In terms of hydrogen applications outside the mining sector, the study is also focusing on the feasibility within transport and along freight corridor. “Logistics and mobility are viewed as low hanging fruit and will achieve decarbonisation objectives relatively quickly,” says Giordano.

ENGIE is therefore hosting conversations with the mobility sector, such as heavy duty truck companies, port operators, mining vehicle companies, rail operators, and bus manufacturers.

Public buildings and data centres, the chemical sector, iron and steel, cement and aluminium companies are also included in the study.

Giordano says: “We are considering opportunities for the valorisation of hydrogen and derived alternative fuels both in the domestic market and for export.

“On the export side, it is important to consider which SA ports would be more suitable for export.

“In our study we are looking into the potential of the Richards Bay port to serve as an export hub, but there are other ports outside the perimeter of our H2 valley that could be good – or better – alternatives; such as Saldanha Bay, Ngqura, Boegoebaai. Investigation is ongoing.”

Currently, the plan is to ensure a number of pilots are fully functional by 2030 and from there, other activities will be developed.

Hubs around the world

The hub concept, although deployed somewhat differently around the world to accommodate regional requirements, can be seen as a kind of hydrogen development blueprint.

Lefevre-Marton explains that all these pilot projects study the economic potential for hydrogen hubs in a given region.

They are all co-funded by public and private actors, thereby emphasising the common theme of collaboration.
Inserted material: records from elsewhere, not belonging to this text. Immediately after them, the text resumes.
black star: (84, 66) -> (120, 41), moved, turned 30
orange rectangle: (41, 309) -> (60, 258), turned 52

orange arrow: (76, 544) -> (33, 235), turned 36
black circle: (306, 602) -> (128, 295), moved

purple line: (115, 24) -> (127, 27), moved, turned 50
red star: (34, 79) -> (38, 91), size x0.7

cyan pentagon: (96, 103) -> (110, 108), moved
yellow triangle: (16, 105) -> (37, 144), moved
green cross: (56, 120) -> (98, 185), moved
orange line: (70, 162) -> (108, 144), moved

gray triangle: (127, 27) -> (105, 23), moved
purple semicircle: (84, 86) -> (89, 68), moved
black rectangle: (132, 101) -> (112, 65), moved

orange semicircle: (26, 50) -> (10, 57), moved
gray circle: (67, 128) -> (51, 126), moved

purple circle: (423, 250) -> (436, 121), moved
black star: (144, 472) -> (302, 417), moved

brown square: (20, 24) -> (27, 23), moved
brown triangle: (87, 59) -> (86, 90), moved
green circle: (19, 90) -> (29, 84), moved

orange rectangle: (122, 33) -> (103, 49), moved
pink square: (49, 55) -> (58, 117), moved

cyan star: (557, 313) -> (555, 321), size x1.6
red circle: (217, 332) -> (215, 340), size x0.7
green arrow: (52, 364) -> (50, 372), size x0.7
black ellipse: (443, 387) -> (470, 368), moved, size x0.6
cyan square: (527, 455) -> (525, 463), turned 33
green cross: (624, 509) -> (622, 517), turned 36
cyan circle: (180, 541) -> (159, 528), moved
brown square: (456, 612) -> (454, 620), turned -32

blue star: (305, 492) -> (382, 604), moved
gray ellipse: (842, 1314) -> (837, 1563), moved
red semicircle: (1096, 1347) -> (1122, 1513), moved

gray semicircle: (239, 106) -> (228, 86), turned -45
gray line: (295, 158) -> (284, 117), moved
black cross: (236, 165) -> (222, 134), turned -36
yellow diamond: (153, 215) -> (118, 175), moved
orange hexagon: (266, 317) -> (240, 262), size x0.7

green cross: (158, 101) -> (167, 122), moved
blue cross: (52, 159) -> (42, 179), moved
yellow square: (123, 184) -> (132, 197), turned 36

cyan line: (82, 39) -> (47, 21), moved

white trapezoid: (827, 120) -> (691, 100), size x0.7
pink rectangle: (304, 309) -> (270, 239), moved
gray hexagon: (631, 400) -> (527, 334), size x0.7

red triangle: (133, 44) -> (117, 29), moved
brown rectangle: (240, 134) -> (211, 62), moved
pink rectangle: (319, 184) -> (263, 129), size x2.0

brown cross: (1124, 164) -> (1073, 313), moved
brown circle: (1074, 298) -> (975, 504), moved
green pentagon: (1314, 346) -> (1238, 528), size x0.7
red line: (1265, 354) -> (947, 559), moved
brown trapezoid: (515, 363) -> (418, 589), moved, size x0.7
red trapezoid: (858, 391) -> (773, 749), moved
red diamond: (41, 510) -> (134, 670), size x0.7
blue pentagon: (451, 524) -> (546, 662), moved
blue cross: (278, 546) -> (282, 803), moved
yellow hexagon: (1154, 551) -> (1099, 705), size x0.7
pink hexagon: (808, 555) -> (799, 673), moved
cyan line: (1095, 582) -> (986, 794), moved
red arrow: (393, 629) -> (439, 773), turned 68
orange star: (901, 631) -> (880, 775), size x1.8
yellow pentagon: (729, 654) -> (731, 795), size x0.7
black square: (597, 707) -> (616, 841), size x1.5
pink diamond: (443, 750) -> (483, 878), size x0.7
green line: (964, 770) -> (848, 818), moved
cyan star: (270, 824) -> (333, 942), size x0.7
He adds: “These hubs offer two main merits; namely, ensuring sufficient demand to allow economies of scale and build supply and demand in close proximity, thereby avoiding unnecessary transport costs, which makes it more competitive”.

Currently, ENGIE Impact is working on hydrogen pilots around the world, such as in Portugal, for a single hub of more concentrated industrial actors, as well as investigating industrial clusters in the UK.

Hydrogen’s vision

The advantages of these hubs are salient, especially in decarbonising hard-to-abate sectors; however, some countries are notorious for having sticky legislative frameworks that are a challenge to navigate.

“Ultimately, the vision created by the study is used to align the government and private sector by showing all actors the commercial and environmental opportunities,” says Giordano. “Policy adjustments become possible when governments understand the benefits.”

Lefevre-Marton makes the comparison to the renewables growth over the past decade. When renewable energy first began to gain momentum, naysayers were common and regulations were restrictive.

However, as the LCOE went down, regulations shrank and renewable energy became ubiquitous.

“It’s not an easy process: it requires heavy investment to get the costs down – as was seen in the development of the renewables industry. However, once you start gaining momentum, it will speed up”. He adds that the hydrogen hub pilot projects will encourage more rapid growth of hydrogen innovation and adoption, causing a development leapfrog that renewables could have only dreamt of.